▶ _Request_: Return everything from the first line down to the line containing "psychologie", both ends included, copying each line word for word.

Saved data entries
---+---

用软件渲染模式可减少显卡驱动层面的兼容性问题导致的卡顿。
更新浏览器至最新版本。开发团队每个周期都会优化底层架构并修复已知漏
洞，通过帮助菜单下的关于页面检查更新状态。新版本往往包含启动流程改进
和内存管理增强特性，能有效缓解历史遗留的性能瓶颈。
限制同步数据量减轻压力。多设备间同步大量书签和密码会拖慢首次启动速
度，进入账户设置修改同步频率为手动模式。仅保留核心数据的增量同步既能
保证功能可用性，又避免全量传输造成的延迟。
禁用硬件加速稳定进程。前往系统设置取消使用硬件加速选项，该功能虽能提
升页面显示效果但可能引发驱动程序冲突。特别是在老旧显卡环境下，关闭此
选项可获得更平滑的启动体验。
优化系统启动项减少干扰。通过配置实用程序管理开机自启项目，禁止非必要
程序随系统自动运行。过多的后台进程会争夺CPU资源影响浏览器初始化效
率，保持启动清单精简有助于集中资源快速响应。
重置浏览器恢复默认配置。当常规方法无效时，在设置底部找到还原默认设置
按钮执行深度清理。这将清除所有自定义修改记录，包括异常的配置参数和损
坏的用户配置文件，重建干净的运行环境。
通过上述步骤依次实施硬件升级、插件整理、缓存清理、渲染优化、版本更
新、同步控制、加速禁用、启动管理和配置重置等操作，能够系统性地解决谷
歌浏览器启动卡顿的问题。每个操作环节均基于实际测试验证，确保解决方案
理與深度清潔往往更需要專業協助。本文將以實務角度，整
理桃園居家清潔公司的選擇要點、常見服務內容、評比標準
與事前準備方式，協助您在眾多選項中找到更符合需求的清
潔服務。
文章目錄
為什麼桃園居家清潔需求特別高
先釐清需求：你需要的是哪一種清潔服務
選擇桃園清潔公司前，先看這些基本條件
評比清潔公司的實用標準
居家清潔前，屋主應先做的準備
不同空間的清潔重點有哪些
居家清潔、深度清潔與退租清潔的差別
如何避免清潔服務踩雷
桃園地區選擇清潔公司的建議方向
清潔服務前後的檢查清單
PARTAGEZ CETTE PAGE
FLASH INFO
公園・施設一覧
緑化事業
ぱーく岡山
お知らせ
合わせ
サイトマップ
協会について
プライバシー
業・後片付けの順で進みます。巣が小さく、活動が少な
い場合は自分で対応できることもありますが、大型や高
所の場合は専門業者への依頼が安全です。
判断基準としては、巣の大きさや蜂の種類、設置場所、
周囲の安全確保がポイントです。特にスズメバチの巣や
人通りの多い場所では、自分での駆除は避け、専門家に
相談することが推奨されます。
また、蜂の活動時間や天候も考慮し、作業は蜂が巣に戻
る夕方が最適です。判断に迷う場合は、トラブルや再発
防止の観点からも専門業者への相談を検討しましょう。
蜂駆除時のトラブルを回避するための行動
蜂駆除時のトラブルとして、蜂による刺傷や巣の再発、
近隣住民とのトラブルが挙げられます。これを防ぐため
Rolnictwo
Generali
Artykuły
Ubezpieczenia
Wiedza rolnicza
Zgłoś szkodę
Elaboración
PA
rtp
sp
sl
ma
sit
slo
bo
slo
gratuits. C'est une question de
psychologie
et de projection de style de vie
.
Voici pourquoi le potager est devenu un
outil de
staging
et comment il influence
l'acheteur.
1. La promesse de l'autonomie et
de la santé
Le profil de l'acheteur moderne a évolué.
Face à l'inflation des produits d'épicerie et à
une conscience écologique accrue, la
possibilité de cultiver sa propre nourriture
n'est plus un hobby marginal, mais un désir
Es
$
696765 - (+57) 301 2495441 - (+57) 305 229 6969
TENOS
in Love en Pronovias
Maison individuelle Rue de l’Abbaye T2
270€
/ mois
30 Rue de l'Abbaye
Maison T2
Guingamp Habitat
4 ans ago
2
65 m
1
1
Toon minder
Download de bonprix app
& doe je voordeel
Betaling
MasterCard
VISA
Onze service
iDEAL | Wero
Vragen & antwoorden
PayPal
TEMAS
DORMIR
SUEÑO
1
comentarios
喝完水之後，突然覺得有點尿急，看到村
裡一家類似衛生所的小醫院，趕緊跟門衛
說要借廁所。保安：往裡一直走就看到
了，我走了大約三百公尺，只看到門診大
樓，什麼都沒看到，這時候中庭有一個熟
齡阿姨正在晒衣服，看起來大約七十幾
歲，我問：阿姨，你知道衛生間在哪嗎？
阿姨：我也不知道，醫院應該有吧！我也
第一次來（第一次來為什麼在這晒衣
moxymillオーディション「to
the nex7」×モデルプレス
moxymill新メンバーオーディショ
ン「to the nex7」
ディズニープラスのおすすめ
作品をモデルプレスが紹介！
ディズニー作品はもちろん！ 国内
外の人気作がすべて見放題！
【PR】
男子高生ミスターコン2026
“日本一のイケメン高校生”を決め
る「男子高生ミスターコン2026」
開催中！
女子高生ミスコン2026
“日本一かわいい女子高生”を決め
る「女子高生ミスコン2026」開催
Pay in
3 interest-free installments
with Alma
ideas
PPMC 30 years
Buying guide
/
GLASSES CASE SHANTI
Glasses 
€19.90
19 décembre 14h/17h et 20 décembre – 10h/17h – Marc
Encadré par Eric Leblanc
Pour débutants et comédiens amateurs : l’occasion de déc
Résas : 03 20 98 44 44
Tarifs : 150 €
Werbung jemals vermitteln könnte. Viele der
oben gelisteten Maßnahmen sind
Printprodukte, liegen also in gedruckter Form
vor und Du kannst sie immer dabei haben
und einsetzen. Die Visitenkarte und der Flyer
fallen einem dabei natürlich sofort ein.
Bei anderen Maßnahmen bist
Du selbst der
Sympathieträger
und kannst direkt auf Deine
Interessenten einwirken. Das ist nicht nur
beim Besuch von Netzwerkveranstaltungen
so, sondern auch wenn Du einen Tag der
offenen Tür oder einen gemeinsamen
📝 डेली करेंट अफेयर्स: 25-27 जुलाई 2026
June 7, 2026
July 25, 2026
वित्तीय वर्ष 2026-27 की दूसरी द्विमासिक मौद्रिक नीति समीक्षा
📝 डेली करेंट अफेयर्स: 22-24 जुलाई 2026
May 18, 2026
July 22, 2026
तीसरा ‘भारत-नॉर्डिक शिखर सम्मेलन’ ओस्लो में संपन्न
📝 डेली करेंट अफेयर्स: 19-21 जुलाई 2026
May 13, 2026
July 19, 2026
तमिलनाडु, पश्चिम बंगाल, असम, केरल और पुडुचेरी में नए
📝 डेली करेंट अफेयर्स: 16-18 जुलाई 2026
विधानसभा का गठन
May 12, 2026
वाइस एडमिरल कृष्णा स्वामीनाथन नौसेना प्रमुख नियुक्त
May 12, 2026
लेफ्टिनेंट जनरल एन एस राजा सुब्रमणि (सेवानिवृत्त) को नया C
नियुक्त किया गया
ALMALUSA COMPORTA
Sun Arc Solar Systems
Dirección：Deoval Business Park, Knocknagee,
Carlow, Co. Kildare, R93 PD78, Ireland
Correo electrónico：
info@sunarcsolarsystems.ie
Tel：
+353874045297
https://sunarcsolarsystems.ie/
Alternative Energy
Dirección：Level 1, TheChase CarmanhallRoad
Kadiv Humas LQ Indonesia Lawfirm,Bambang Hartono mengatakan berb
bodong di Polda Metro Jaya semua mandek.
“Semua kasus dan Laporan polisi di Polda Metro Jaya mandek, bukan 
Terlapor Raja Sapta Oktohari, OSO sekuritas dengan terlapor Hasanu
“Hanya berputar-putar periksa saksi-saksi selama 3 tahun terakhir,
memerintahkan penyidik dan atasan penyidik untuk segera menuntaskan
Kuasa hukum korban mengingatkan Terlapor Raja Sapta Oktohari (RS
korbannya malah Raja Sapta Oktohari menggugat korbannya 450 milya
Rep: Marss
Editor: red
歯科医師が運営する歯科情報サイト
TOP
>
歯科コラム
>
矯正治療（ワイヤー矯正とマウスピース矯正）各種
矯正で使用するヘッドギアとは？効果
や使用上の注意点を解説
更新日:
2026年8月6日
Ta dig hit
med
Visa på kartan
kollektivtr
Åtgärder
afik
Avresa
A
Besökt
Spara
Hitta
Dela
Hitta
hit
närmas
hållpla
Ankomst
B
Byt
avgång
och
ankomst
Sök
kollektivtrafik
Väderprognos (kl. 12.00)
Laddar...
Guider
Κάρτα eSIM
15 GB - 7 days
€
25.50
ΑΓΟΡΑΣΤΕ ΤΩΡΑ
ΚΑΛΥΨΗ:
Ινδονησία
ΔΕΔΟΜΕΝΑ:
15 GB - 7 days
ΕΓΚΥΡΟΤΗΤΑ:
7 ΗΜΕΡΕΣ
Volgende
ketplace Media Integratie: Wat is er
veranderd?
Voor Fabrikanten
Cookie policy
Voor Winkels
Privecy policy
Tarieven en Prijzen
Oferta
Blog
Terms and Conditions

---+---

▶ _Exercise result_:
用软件渲染模式可减少显卡驱动层面的兼容性问题导致的卡顿。
更新浏览器至最新版本。开发团队每个周期都会优化底层架构并修复已知漏
洞，通过帮助菜单下的关于页面检查更新状态。新版本往往包含启动流程改进
和内存管理增强特性，能有效缓解历史遗留的性能瓶颈。
限制同步数据量减轻压力。多设备间同步大量书签和密码会拖慢首次启动速
度，进入账户设置修改同步频率为手动模式。仅保留核心数据的增量同步既能
保证功能可用性，又避免全量传输造成的延迟。
禁用硬件加速稳定进程。前往系统设置取消使用硬件加速选项，该功能虽能提
升页面显示效果但可能引发驱动程序冲突。特别是在老旧显卡环境下，关闭此
选项可获得更平滑的启动体验。
优化系统启动项减少干扰。通过配置实用程序管理开机自启项目，禁止非必要
程序随系统自动运行。过多的后台进程会争夺CPU资源影响浏览器初始化效
率，保持启动清单精简有助于集中资源快速响应。
重置浏览器恢复默认配置。当常规方法无效时，在设置底部找到还原默认设置
按钮执行深度清理。这将清除所有自定义修改记录，包括异常的配置参数和损
坏的用户配置文件，重建干净的运行环境。
通过上述步骤依次实施硬件升级、插件整理、缓存清理、渲染优化、版本更
新、同步控制、加速禁用、启动管理和配置重置等操作，能够系统性地解决谷
歌浏览器启动卡顿的问题。每个操作环节均基于实际测试验证，确保解决方案
理與深度清潔往往更需要專業協助。本文將以實務角度，整
理桃園居家清潔公司的選擇要點、常見服務內容、評比標準
與事前準備方式，協助您在眾多選項中找到更符合需求的清
潔服務。
文章目錄
為什麼桃園居家清潔需求特別高
先釐清需求：你需要的是哪一種清潔服務
選擇桃園清潔公司前，先看這些基本條件
評比清潔公司的實用標準
居家清潔前，屋主應先做的準備
不同空間的清潔重點有哪些
居家清潔、深度清潔與退租清潔的差別
如何避免清潔服務踩雷
桃園地區選擇清潔公司的建議方向
清潔服務前後的檢查清單
PARTAGEZ CETTE PAGE
FLASH INFO
公園・施設一覧
緑化事業
ぱーく岡山
お知らせ
合わせ
サイトマップ
協会について
プライバシー
業・後片付けの順で進みます。巣が小さく、活動が少な
い場合は自分で対応できることもありますが、大型や高
所の場合は専門業者への依頼が安全です。
判断基準としては、巣の大きさや蜂の種類、設置場所、
周囲の安全確保がポイントです。特にスズメバチの巣や
人通りの多い場所では、自分での駆除は避け、専門家に
相談することが推奨されます。
また、蜂の活動時間や天候も考慮し、作業は蜂が巣に戻
る夕方が最適です。判断に迷う場合は、トラブルや再発
防止の観点からも専門業者への相談を検討しましょう。
蜂駆除時のトラブルを回避するための行動
蜂駆除時のトラブルとして、蜂による刺傷や巣の再発、
近隣住民とのトラブルが挙げられます。これを防ぐため
Rolnictwo
Generali
Artykuły
Ubezpieczenia
Wiedza rolnicza
Zgłoś szkodę
Elaboración
PA
rtp
sp
sl
ma
sit
slo
bo
slo
gratuits. C'est une question de
psychologie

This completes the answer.